Written by Jennifer WadsworthPublished Nov. 02, 2023 • 7:38pm
Elon Musk is trying to avoid testifying in an SEC probe into his $44 billion Twitter buyout. | Source: Chesnot/Getty Images

Elon Musk is suing to avoid testifying in a government probe of his $44 billion takeover of Twitter, since rebranded as X.

The billionaire filed his objections in San Francisco federal court Thursday, asking a judge to reject the U.S. Securities and Exchange Commission’s attempt to elicit more testimony for an investigation it launched early last year. 
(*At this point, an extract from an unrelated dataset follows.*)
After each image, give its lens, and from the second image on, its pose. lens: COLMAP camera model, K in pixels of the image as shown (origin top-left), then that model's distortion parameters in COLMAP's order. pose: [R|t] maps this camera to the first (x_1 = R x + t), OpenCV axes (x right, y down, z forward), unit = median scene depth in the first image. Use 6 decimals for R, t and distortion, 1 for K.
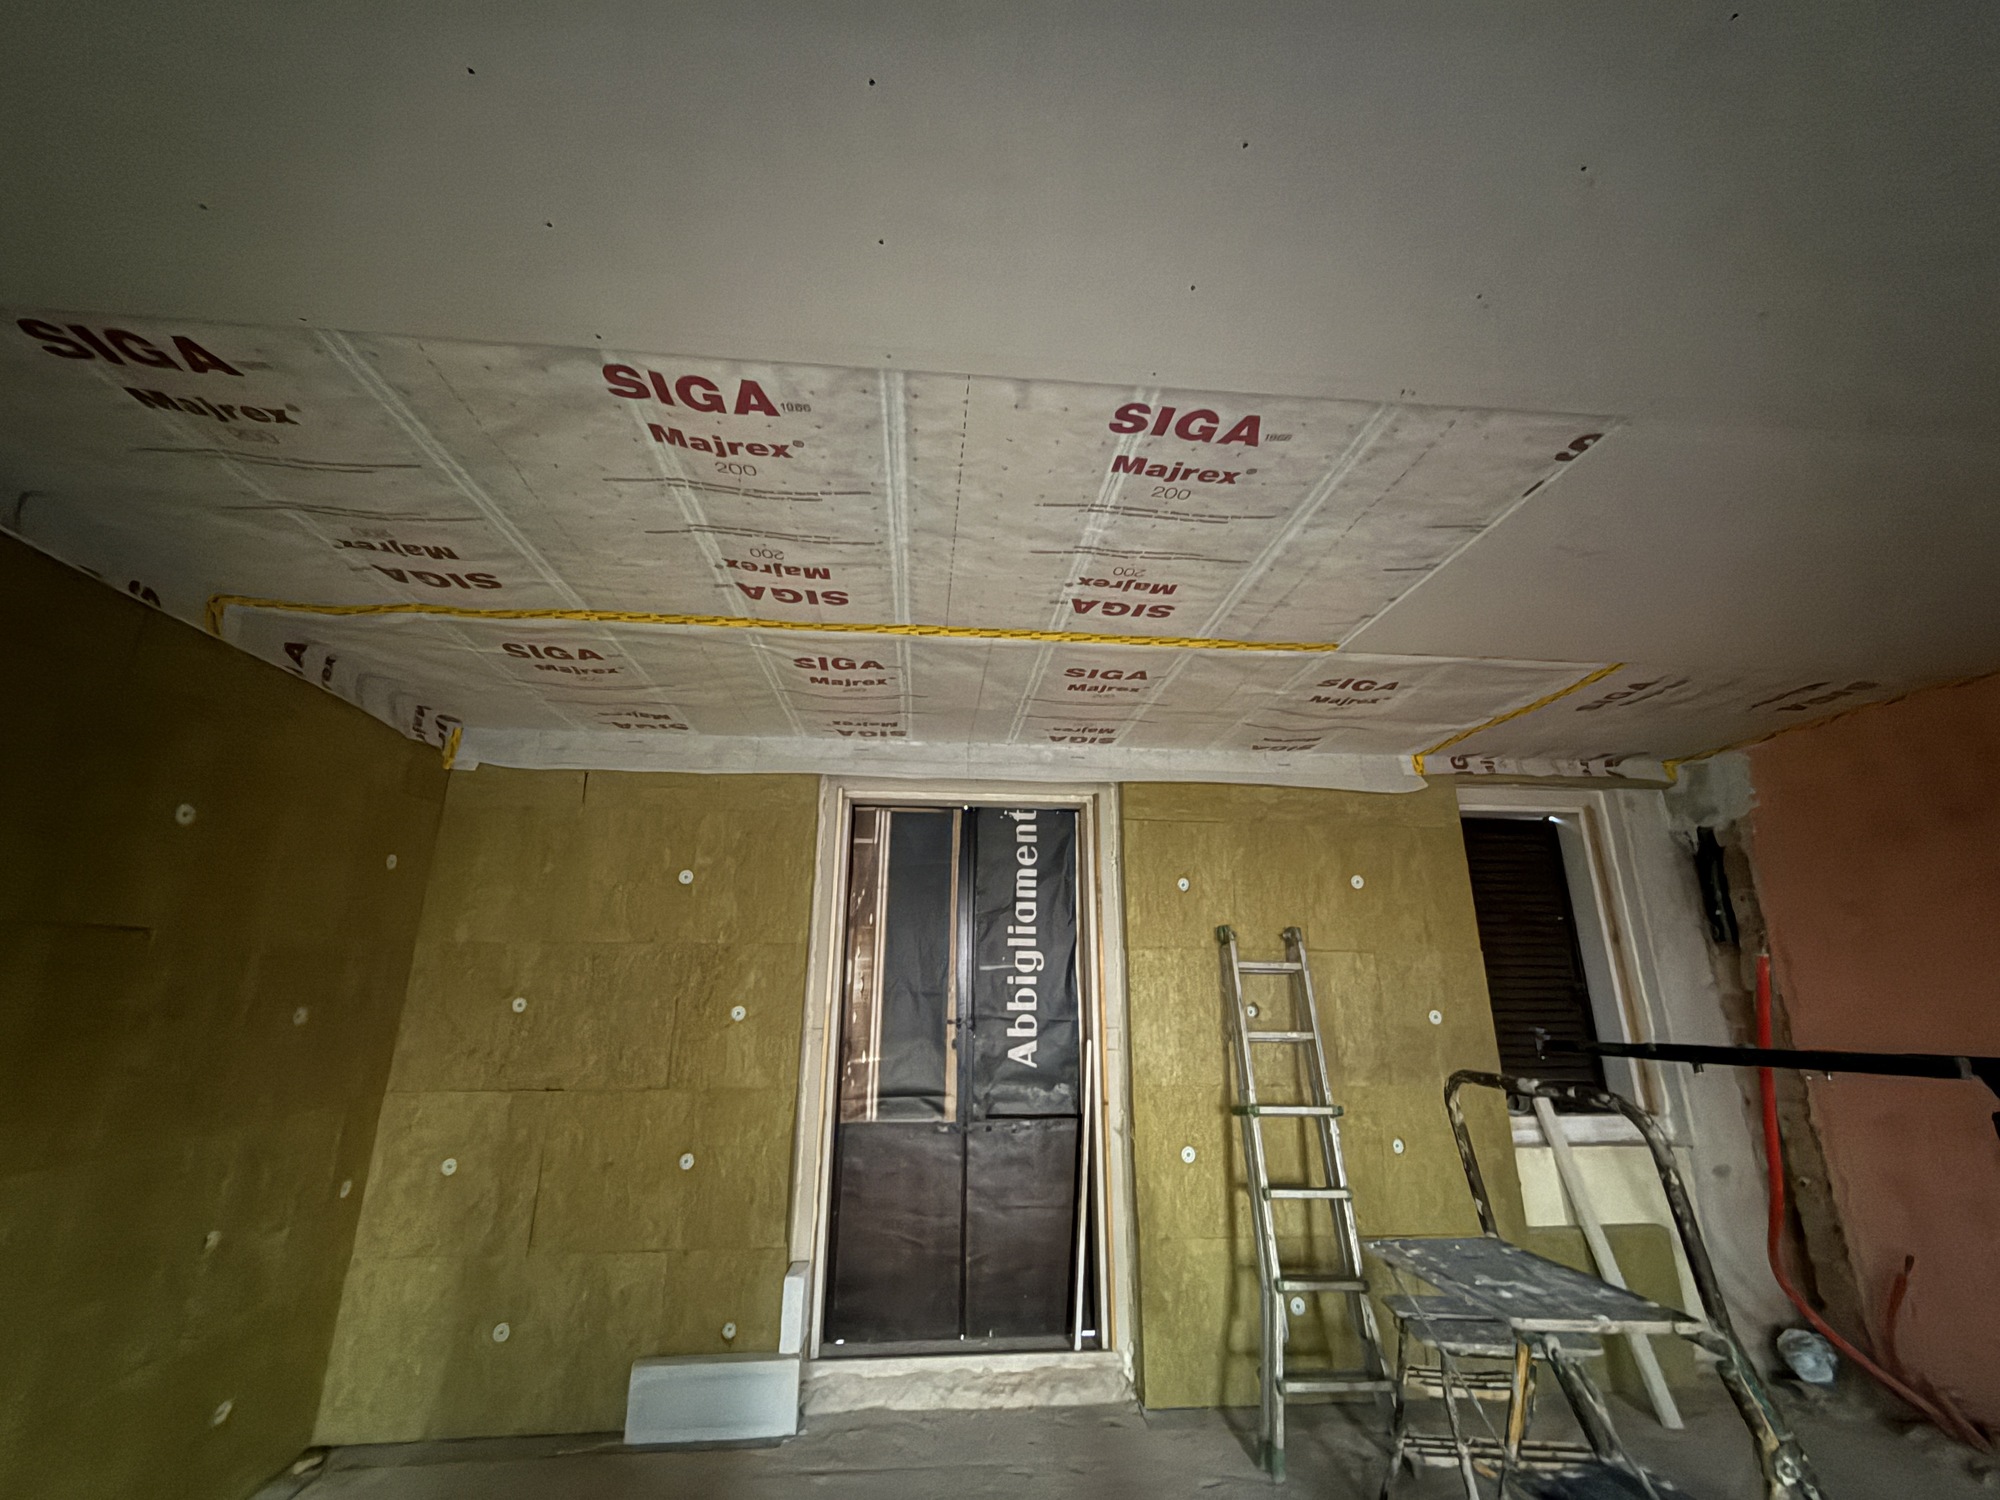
lens RADIAL K [[795.4, 0, 1004.8], [0, 795.4, 763.7], [0, 0, 1]] dist [-0.000757, -0.000329]
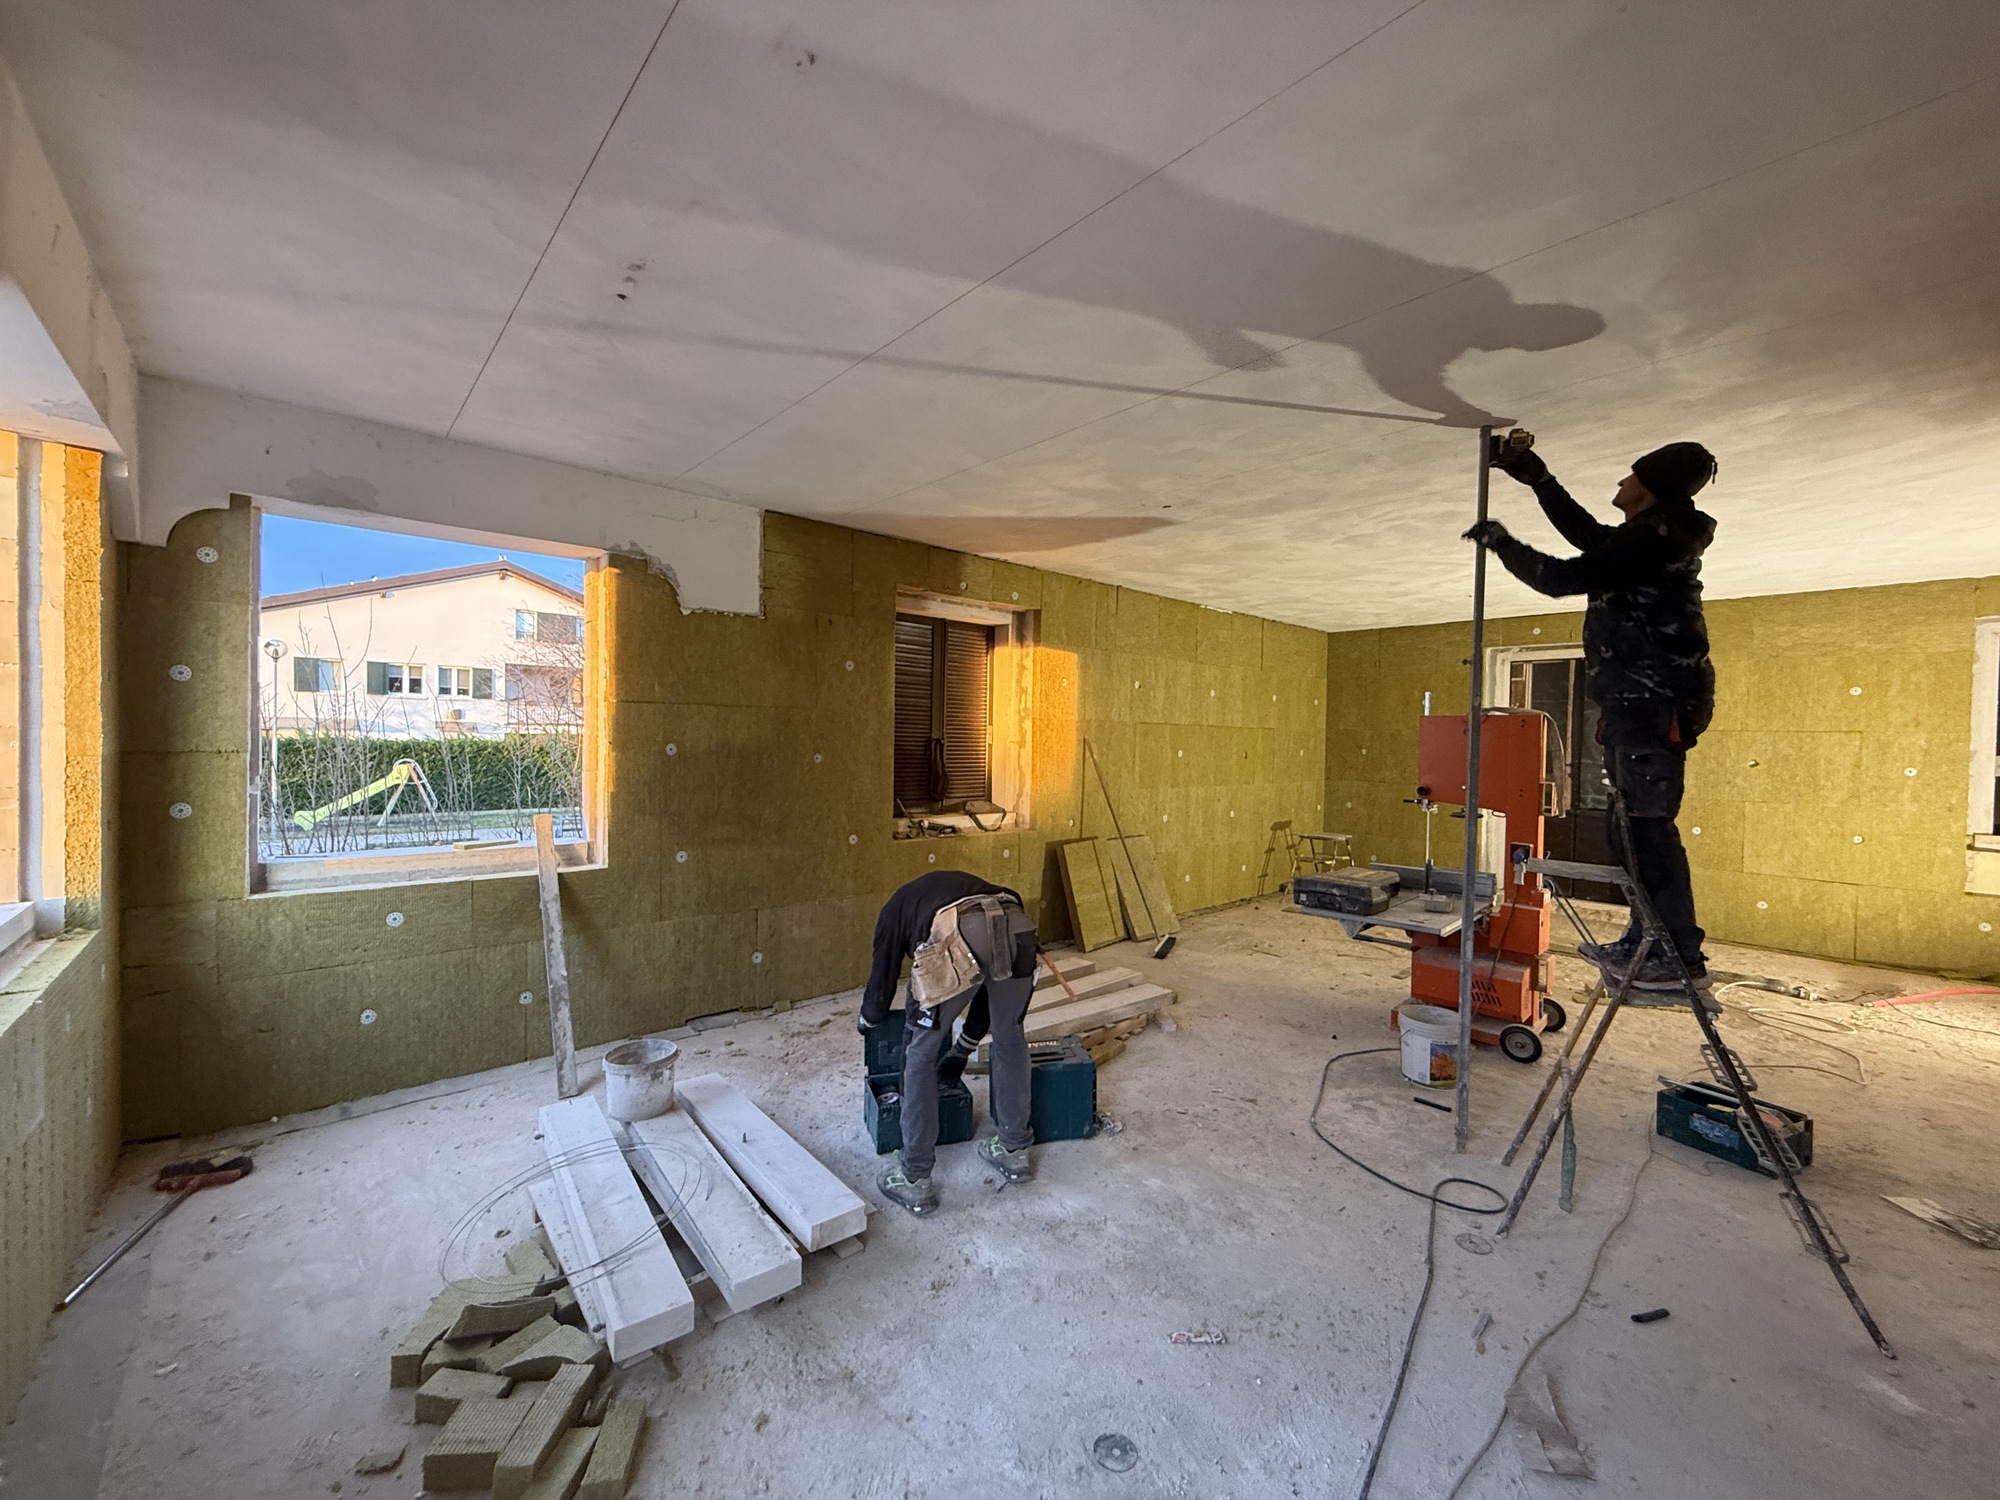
lens RADIAL K [[795.4, 0, 984.4], [0, 795.4, 753.0], [0, 0, 1]] dist [-0.000757, -0.000329]
pose [[0.584595, 0.022025, -0.811026, 0.782648], [0.198735, 0.965291, 0.169464, -0.388667], [0.786608, -0.260248, 0.559927, -1.458804]]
Musk’s lawyers called the SEC subpoena “the latest in a litany of duplicative and harassing demands” made by the agency “under the guise of never-ending investigations into Mr. Musk and companies in which he holds leadership roles or financial stakes.”

RELATED: Feds Try To Force Elon Musk To Testify in Twitter Investigation

In Musk’s filing, his attorneys call the SEC’s application overly burdensome and argue that it oversteps the agency’s authority by seeking “irrelevant evidence.”

The SEC launched its inquiry in April 2022 after Musk was 11 days late in disclosing stock buys that gave him a 9.2% stake in the social media site. 

After initially casting himself as a passive stakeholder, Musk changed his tune later that month by announcing plans to buy Twitter for $44 billion—and then tried to wiggle out of the deal. But a lawsuit forced him to go through with the acquisition, which was finalized six months later, in October 2022. 

All the while, the SEC continued investigating.

The agency only filed its subpoena this past month after it said Musk blew off an interview with investigators in September.

Musks’s attorneys characterize the SEC’s attempts to get him to testify as part of a yearslong “saga of harassment” that extends beyond the Twitter buyout. 

The SEC also sued Musk in 2018 for social media posts claiming he secured funding to take his other company, Tesla, private. After reaching a settlement in that case, the agency sued him again the following year, claiming he violated the pact. 

In objections filed Thursday in the Twitter probe, Musk’s lawyers say they’ll petition the U.S. Supreme Court to review the legality of that SEC settlement.

The SEC has defended its petition for testimony as well within its authority, saying it has more questions for Musk after receiving new documents in the investigation.